Итак, Розетта ищет работу. В этом главное отличие кроненберговского фаворита от фильмов нашего черного вала. Наши герои от нужды шли на панель, в банду, в запой — из люмпенства в криминалитет. Работать они всегда считали ниже своего достоинства. Розетта существует за чертой налаженной, устроенной жизни. Возвращаясь домой в "социальные" выселки на окраине, отведенные властями для неимущих, она снимает городские ботинки и прячет их в тайник, а оттуда достает стоптанные резиновые чуни. Это единственная фигура-символ в прямой речи фильма. Розетте нужна работа не для того, чтобы прокормить себя и мать-алкоголичку, пособия им хватает. В душе Розетта — не Растиньяк, покорять Париж/Брюссель ей не к чему. Работа нужна, чтобы вырваться из гетто неудачников в настоящий, правильный мир. Но и это не цель, а средство, промежуточная проблема, а главный вопрос вполне экзистенциален: быть или не быть.
Проигравшая история
Сначала предполагалось придержать "Простую историю" до Московского фестиваля и завлечь на него самого Линча. Однако на этого мистификатора и обманщика рассчитывать трудно, так что скорее всего москвичи увидят картину достаточно скоро. Впрочем, давно улегся ажиотаж, который царил в Москве несколько лет назад, когда газеты отдавали целые полосы "диалогам о Линче", а надписи "Твин Пикс" гладью вышивали на майках известные интеллектуалки.
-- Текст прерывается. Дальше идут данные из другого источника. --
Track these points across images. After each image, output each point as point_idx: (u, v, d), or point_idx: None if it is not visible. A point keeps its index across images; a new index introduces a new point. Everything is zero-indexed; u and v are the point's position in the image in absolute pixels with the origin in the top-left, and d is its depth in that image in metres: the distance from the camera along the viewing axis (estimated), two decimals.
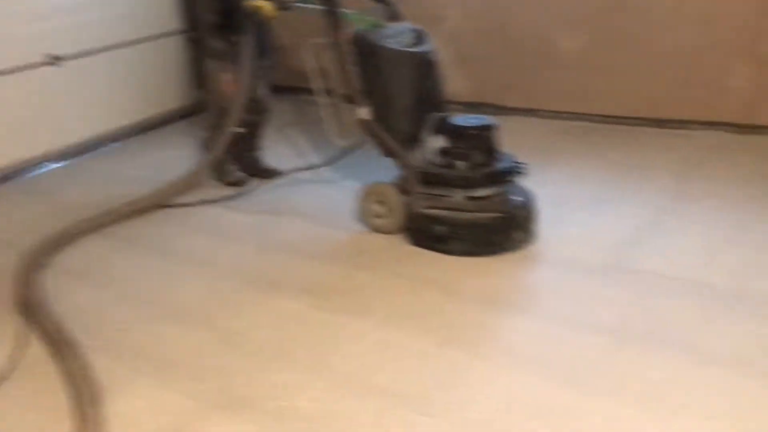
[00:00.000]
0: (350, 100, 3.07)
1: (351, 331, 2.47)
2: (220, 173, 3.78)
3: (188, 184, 3.55)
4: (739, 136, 4.03)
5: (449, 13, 4.73)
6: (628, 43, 4.23)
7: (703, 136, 4.08)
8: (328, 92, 3.22)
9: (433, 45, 3.19)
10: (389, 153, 3.05)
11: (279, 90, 5.44)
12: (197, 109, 5.35)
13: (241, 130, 3.62)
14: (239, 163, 3.83)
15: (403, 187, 3.07)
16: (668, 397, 2.04)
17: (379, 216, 3.14)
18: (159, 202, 3.50)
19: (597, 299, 2.56)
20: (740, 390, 2.04)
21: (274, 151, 4.16)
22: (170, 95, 5.13)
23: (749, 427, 1.89)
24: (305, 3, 3.25)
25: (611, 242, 2.97)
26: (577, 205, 3.24)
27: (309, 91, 5.43)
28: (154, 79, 4.99)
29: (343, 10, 3.06)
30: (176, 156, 4.38)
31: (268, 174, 3.87)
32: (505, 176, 2.95)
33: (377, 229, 3.16)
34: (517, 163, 3.01)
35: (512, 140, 3.15)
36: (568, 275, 2.75)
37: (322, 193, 3.68)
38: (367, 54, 3.01)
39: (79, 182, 4.01)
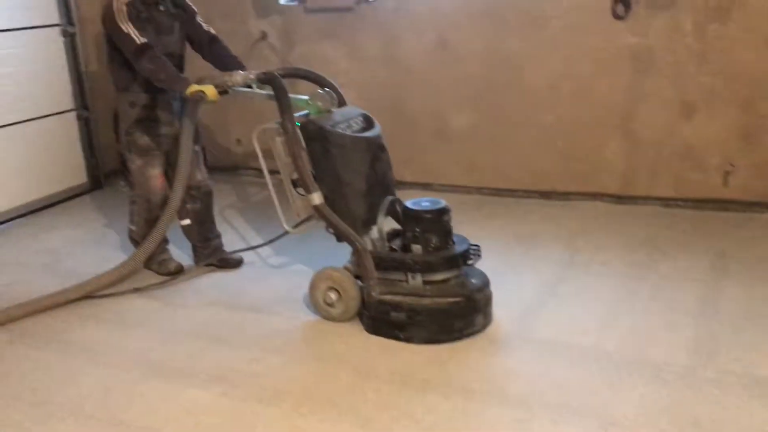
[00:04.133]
0: (297, 184, 3.01)
1: (264, 420, 2.43)
2: (158, 265, 3.66)
3: (119, 276, 3.40)
4: (617, 206, 4.36)
5: (346, 94, 4.86)
6: (513, 121, 4.52)
7: (585, 206, 4.38)
8: (276, 176, 3.15)
9: (380, 128, 3.20)
10: (343, 237, 2.96)
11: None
12: (91, 187, 5.19)
13: (187, 222, 3.59)
14: (199, 256, 3.71)
15: (357, 272, 2.99)
16: None
17: (331, 303, 3.02)
18: (87, 293, 3.35)
19: (506, 372, 2.66)
20: None
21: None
22: (64, 174, 5.00)
23: None
24: (249, 87, 3.20)
25: (515, 314, 3.08)
26: None
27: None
28: (47, 157, 4.85)
29: (291, 95, 3.02)
30: (72, 238, 4.23)
31: (230, 264, 3.71)
32: (462, 259, 2.91)
33: (330, 317, 3.04)
34: (472, 245, 3.01)
35: None
36: (479, 350, 2.82)
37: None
38: (318, 139, 2.94)
39: None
Культ Линча, официально объявленный в Канне десять лет назад, остался позади, а "Простая история" ни в том же Канне, ни на "Оскаре" лавров не снискала. Некоторые поклонники считают, что Линч изменил им и самому себе. На самом деле себе он остается верен, и "Простая история" сполна подтверждает это. Мало того, не столь явно, как раньше, но Линч остается законодателем кинематографических мод.
Только Линч мог позволить себе снять длинную, сентиментальную и абсолютно бессюжетную историю о старике-ветеране по имени Стрейт, который пропахал на своем допотопном тракторе пол-Америки, чтобы встретиться с тяжело больным братом, забыть давнюю распрю и посидеть вдвоем под звездным небом.
Вообще-то фильм надо бы переводить как "Правильная история". Слово "стрейт" занимает ключевое место в американском словаре политкорректности. Оно означает "прямой", "правильный" и противоположно по смыслу всяким отклонениям от нормы — моральной, общественной или сексуальной. Часто понятие "стрейт" ассоциируется с обывателем, почти примитивом, "молчаливым большинством" и вообще всякой гадостью и пошлостью. В то время как "гей", или "джанки", или какой-нибудь криминальный урод выглядят гораздо симпатичнее с точки зрения постмодернистского искусства.
Моду на экранных уродов нового типа ввел не кто иной как Линч, начиная с фильма "Человек-слон". В ту пору он протестовал, когда из его картин извлекали какие-то глубины: "Не знаю, почему считается, что искусство должно иметь смысл. Ведь все как-то смирились с тем, что жизнь не имеет смысла". Но смысл в его фильмах все равно упрямо проявлялся, а культ уродства уступал место культу нормальности.
"Дикое сердце" — самый знаменитый фильм режиссера — сводит воедино линчевские контрасты: трепетный мистицизм и попсовый угар, детскую веру в чудеса и изощренность порока. Герои фильма Сейлор и Лула — истинные дети американской поп-мифологии. За Сейлором стоит миф Элвиса Пресли, за Лулой — фигура Мэрилин Монро. Сейлор и Лула — дети старой и доброй, наивной и сильной Америки, не испорченной психоанализом и рефлексиями.
Нередко Линча называют жестоким критиком консервативного американского общества, говорят даже о гневном "суде Линча" над пострейгановской Америкой. Красивый образ, однако, довольно бессмысленный. Разумеется, Линч рисует одноэтажную Америку не без иронии, но испытывает гораздо больше восторга перед остатками ее природной мощи и первопроходческого варварства. Консерватизм позиции Линча все более очевидно обращает его к так называемым "позитивным ценностям" и "простым историям".